WRITTEN TASK
Translate this sentence from the passage on floating static routes into Spanish: "The floating static route makes sure traffic keeps flowing even if the primary link goes down."

QUOTED PASSAGE
----------

Imagine you are driving to work every day. You have a main highway that is fast and reliable. But you also know a back road that is slower and longer. You only use the back road when the main highway is closed due to an accident or construction. In networking, your computer or router has a main path to send data. That main path is usually learned automatically through a routing protocol like OSPF or EIGRP. But sometimes the network administrator sets up a manual backup path, called a static route. This backup path is configured with a higher administrative distance, which is like a number that tells the router how trustworthy a route is. A lower number means more trustworthy. The main route, learned dynamically, has a low administrative distance. The floating static route is given a higher administrative distance, so the router prefers the dynamic route. But if the dynamic route disappears because a link goes down or a neighbor router fails, that floating static route pops into the routing table and takes over. It floats into action. That is why it is called floating. It is not active until it is needed. This technique is used to provide redundancy without the complexity of running a dynamic routing protocol just for a backup. It is simple, predictable, and gives the network engineer control over exactly which backup path will be used. The floating static route does not require any extra bandwidth or processing because it is just a static configuration entry. It is a classic tool in network design for ensuring high availability without adding unnecessary overhead. It is also a common topic on certification exams like CCNA and Network+ because it demonstrates understanding of administrative distance, route selection, and static routing fundamentals. In practice, you might see floating static routes used in branch offices connecting to a central headquarters, where the primary link is a leased line and the backup is a slower DSL or 4G connection. The floating static route makes sure traffic keeps flowing even if the primary link goes down.

----------

(Stored data entries)

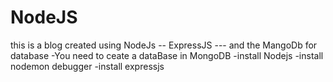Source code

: # NodeJS
this is a blog created using NodeJs -- ExpressJS --- and the MangoDb for database
-You need to ceate a dataBase in MongoDB
-install Nodejs 
-install nodemon debugger
-install expressjs
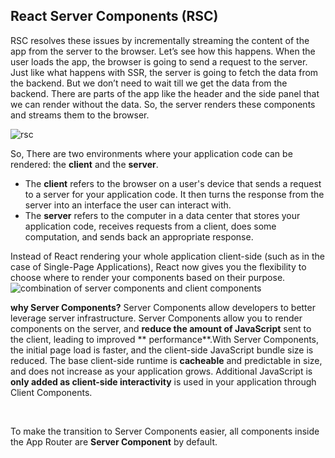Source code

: ## React Server Components (RSC)

RSC resolves these issues by incrementally streaming the content of the app from the server to the browser. Let’s see
how this happens. When the user loads the app, the browser is going to send a request to the server. Just like what
happens with SSR, the server is going to fetch the data from the backend. But we don’t need to wait till we get the data
from the backend. There are parts of the app like the header and the side panel that we can render without the data. So,
the server renders these components and streams them to the browser.

![rsc](./images/essentials/rsc.png)

So, There are two environments where your application code can be rendered: the **client** and the **server**.

+ The **client** refers to the browser on a user's device that sends a request to a server for your application code. It
  then turns the response from the server into an interface the user can interact with.
+ The **server** refers to the computer in a data center that stores your application code, receives requests from a
  client, does some computation, and sends back an appropriate response.

Instead of React rendering your whole application client-side (such as in the case of Single-Page Applications), React
now gives you the flexibility to choose where to render your components based on their purpose.
![combination of server components and client components](./images/essentials/client-server-components.png)

**why Server Components?**
Server Components allow developers to better leverage server infrastructure. Server Components allow you to render
components on the server, and **reduce the amount of JavaScript** sent to the client, leading to improved **
performance**.With
Server Components, the initial page load is faster, and the client-side JavaScript bundle size is reduced. The base
client-side runtime is **cacheable** and predictable in size, and does not increase as your application grows.
Additional JavaScript is
**only added as client-side interactivity** is used in your application through Client Components.

&nbsp;
&nbsp;
&nbsp;

To make the transition to Server Components easier, all components inside the App Router are **Server Component** by
default.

----------

YOUR RESPONSE
La ruta estática flotante garantiza que el tráfico siga fluyendo incluso si el enlace principal se cae.